Après les cordes d'acier brisées, qui étaient les cordes humaines, il ne reste plus que la seule corde d'airain, la corde d'amour. Et l'Esprit de la lyre murmure à Hélène, mystiquement éprise d'Albertus: «O Hélène, aime-moi comme je t'aime! L'amour est puissant, l'amour est immense, l'amour est tout; c'est l'amour qui est dieu; car l'amour est la seule chose qui puisse être infinie dans le coeur de l'homme.» En un paroxysme d'extase, la jeune fille saisit la lyre, touche avec impétuosité la corde d'airain et la brise.
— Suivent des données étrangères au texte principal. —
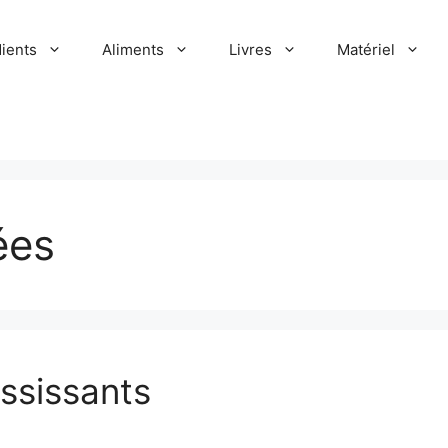
dients
Aliments
Livres
Matériel
ées
ississants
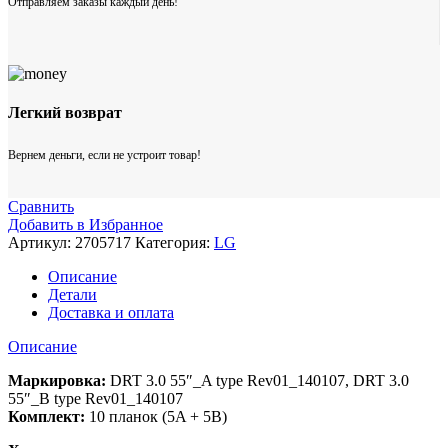
Отправляем заказы каждый день!
Легкий возврат
Вернем деньги, если не устроит товар!
Сравнить
Добавить в Избранное
Артикул:
2705717
Категория:
LG
Описание
Детали
Доставка и оплата
Описание
Маркировка:
DRT 3.0 55″_A type Rev01_140107, DRT 3.0
55″_B type Rev01_140107
Комплект:
10 планок (5A + 5B)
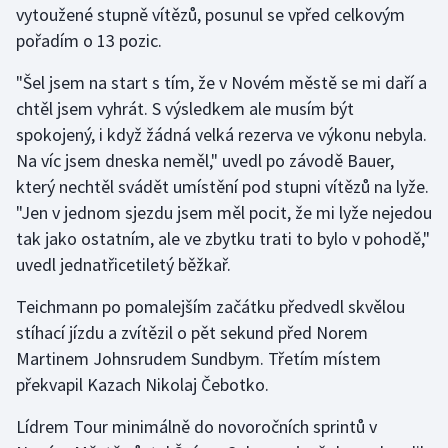
vytoužené stupně vítězů, posunul se vpřed celkovým
pořadím o 13 pozic.
Gymnastika
"Šel jsem na start s tím, že v Novém městě se mi daří a
Házená
chtěl jsem vyhrát. S výsledkem ale musím být
spokojený, i když žádná velká rezerva ve výkonu nebyla.
Jezdectví
Na víc jsem dneska neměl," uvedl po závodě Bauer,
který nechtěl svádět umístění pod stupni vítězů na lyže.
Judo
"Jen v jednom sjezdu jsem měl pocit, že mi lyže nejedou
tak jako ostatním, ale ve zbytku trati to bylo v pohodě,"
Krasobruslení
uvedl jednatřicetiletý běžkař.
Lezení
Teichmann po pomalejším začátku předvedl skvělou
stíhací jízdu a zvítězil o pět sekund před Norem
Lyže a snowboard
Martinem Johnsrudem Sundbym. Třetím místem
Moderní pětiboj
překvapil Kazach Nikolaj Čebotko.
Lídrem Tour minimálně do novoročních sprintů v
Motorsport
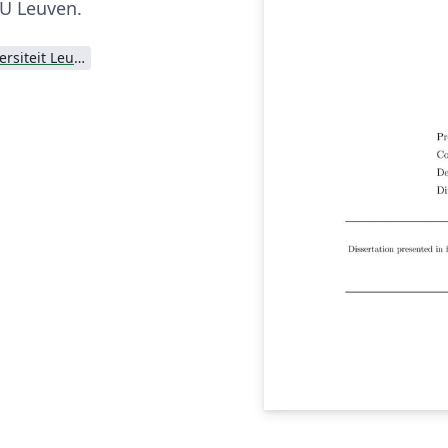
KU Leuven.
Katholieke Universiteit Leuven (KU Leuven)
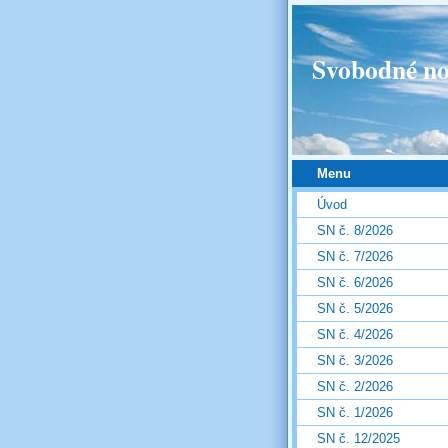
Svobodné no
Menu
Úvod
SN č. 8/2026
SN č. 7/2026
SN č. 6/2026
SN č. 5/2026
SN č. 4/2026
SN č. 3/2026
SN č. 2/2026
SN č. 1/2026
SN č. 12/2025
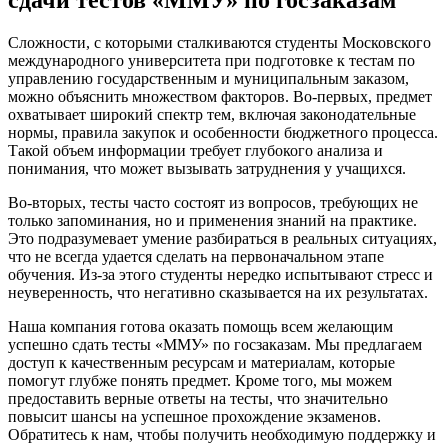
сдачи тестов «ММУ» по госзаказам
Сложности, с которыми сталкиваются студенты Московского
международного университета при подготовке к тестам по
управлению государственным и муниципальным заказом,
можно объяснить множеством факторов. Во-первых, предмет
охватывает широкий спектр тем, включая законодательные
нормы, правила закупок и особенности бюджетного процесса.
Такой объем информации требует глубокого анализа и
понимания, что может вызывать затруднения у учащихся.
Во-вторых, тесты часто состоят из вопросов, требующих не
только запоминания, но и применения знаний на практике.
Это подразумевает умение разбираться в реальных ситуациях,
что не всегда удается сделать на первоначальном этапе
обучения. Из-за этого студенты нередко испытывают стресс и
неуверенность, что негативно сказывается на их результатах.
Наша компания готова оказать помощь всем желающим
успешно сдать тесты «ММУ» по госзаказам. Мы предлагаем
доступ к качественным ресурсам и материалам, которые
помогут глубже понять предмет. Кроме того, мы можем
предоставить верные ответы на тесты, что значительно
повысит шансы на успешное прохождение экзаменов.
Обратитесь к нам, чтобы получить необходимую поддержку и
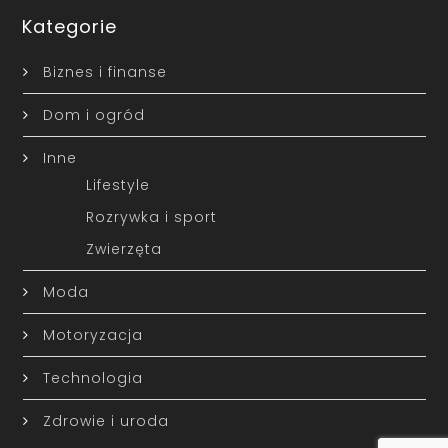
Kategorie
Biznes i finanse
Dom i ogród
Inne
Lifestyle
Rozrywka i sport
Zwierzęta
Moda
Motoryzacja
Technologia
Zdrowie i uroda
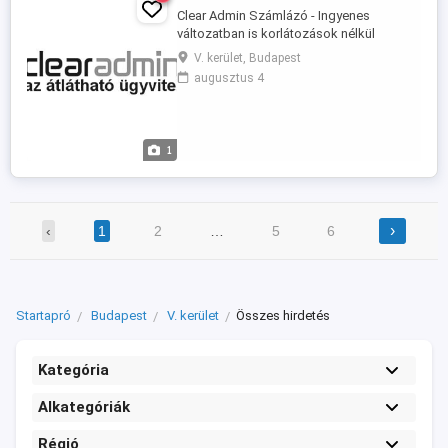
Clear Admin Számlázó - Ingyenes
változatban is korlátozások nélkül
használható számlázó szoftver.
V. kerület, Budapest
Egyszerűen kezelhető, igény esetén
augusztus 4
kiegészítő modulokkal egyszerűen
bővíthető. Már felhős hozzáféréssel is!
Számlázzon biztonságosan, akár több
eszközről!
1
›
‹
1
2
…
5
6
Startapró
Budapest
V. kerület
Összes hirdetés
Kategória
Alkategóriák
Régió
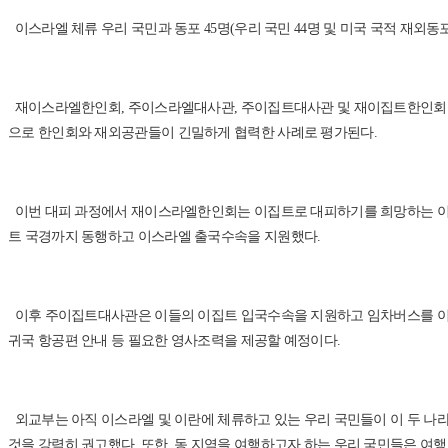
이스라엘 체류 우리 국민과 동포 45명(우리 국민 44명 및 미국 국적 재외동포
재이스라엘한인회, 주이스라엘대사관, 주이집트대사관 및 재이집트한인회 간 긴밀
으로 한인회와 재외공관들이 긴밀하게 협력한 사례로 평가된다.
이번 대피 과정에서 재이스라엘한인회는 이집트로 대피하기를 희망하는 이
트 국경까지 동행하고 이스라엘 출국수속을 지원했다.
이후 주이집트대사관은 이들의 이집트 입국수속을 지원하고 임차버스를 이용
귀국 항공편 안내 등 필요한 영사조력을 제공할 예정이다.
외교부는 아직 이스라엘 및 이란에 체류하고 있는 우리 국민들이 이 두 나라의
것을 강력히 권고했다. 또한, 동 지역을 여행하고자 하는 우리 국민들은 여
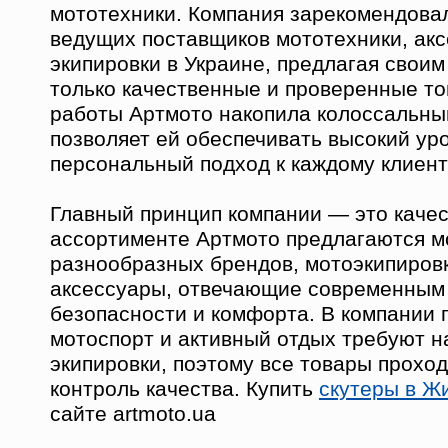
мототехники. Компания зарекомендовал
ведущих поставщиков мототехники, акс
экипировки в Украине, предлагая своим
только качественные и проверенные то
работы Артмото накопила колоссальны
позволяет ей обеспечивать высокий ур
персональный подход к каждому клиент
Главный принцип компании — это качес
ассортименте Артмото предлагаются 
разнообразных брендов, мотоэкипировк
аксессуары, отвечающие современным
безопасности и комфорта. В компании 
мотоспорт и активный отдых требуют н
экипировки, поэтому все товары проход
контроль качества. Купить
скутеры в Ж
сайте artmoto.ua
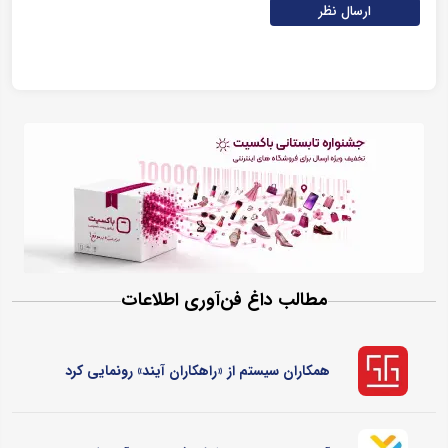
ارسال نظر
مطالب داغ فن‌آوری اطلاعات
همکاران سیستم از «راهکاران آیند» رونمایی کرد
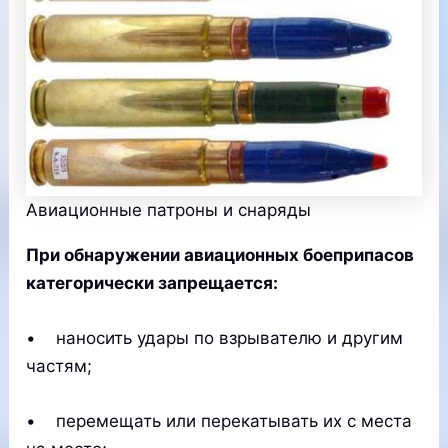
Авиационные патроны и снаряды
При обнаружении авиационных боеприпасов
категорически запрещается:
• наносить удары по взрывателю и другим
частям;
• перемещать или перекатывать их с места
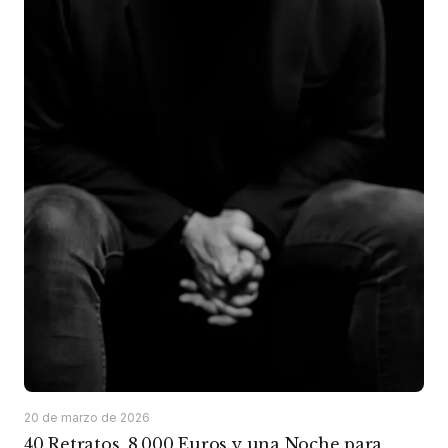
20 de marzo de 2026
40 Retratos, 8.000 Euros y una Noche para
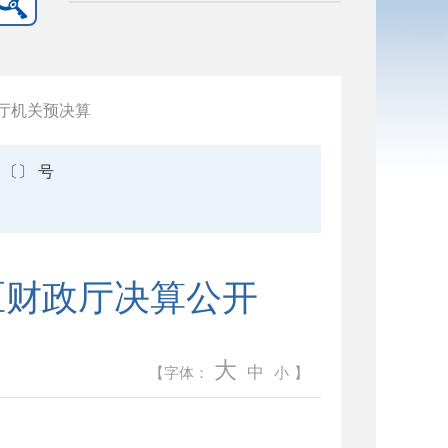
厅机关预决算
〔〕 号
区财政厅决算公开
大
中
【字体：
小
】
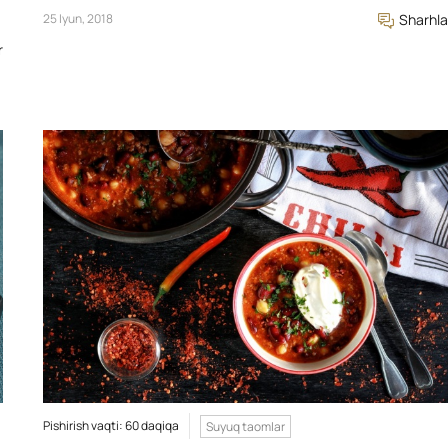
25 Iyun, 2018
Sharhla
r
Pishirish vaqti: 60 daqiqa
Suyuq taomlar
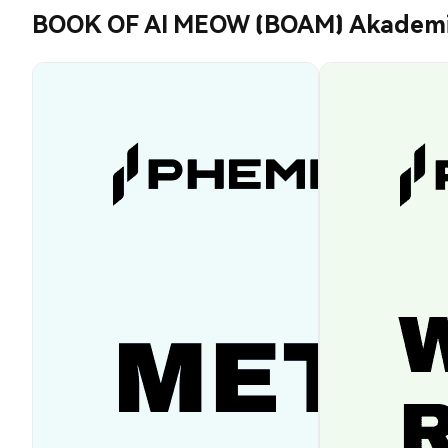
BOOK OF AI MEOW (BOAM) Akadem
Elle tombe morte, Albertus évanoui. Quand il se réveille, il dit à ses disciples ces simples paroles: «Mes enfants, l'orage a éclaté, mais le temps est serein; mes pleurs ont coulé, mais mon front est calme; la lyre est brisée, mais l'harmonie a passé dans mon âme. Allons travailler!» Et ce dernier mot est précisément celui que Claude Ruper, qui a prié comme Albertus, adresse à son disciple Antonin, quand le rideau du dernier acte tombe sur la Femme de Claude.
Voilà les pensées sublimes d'éternité et de pardon que nous retrouverons au terme de la Comtesse de Rudolstadt! Elles rappellent la maxime admirable du sage: «Il faut travailler comme si l'on devait vivre toujours, et être prêt comme si l'on devait partir demain.» Cet idéal de perfection, de bonté et d'amour, hantait l'âme généreuse de George Sand, alors que la calomnie stupide l'accusait d'aller le dimanche à la barrière et d'en revenir ivre avec Pierre Leroux.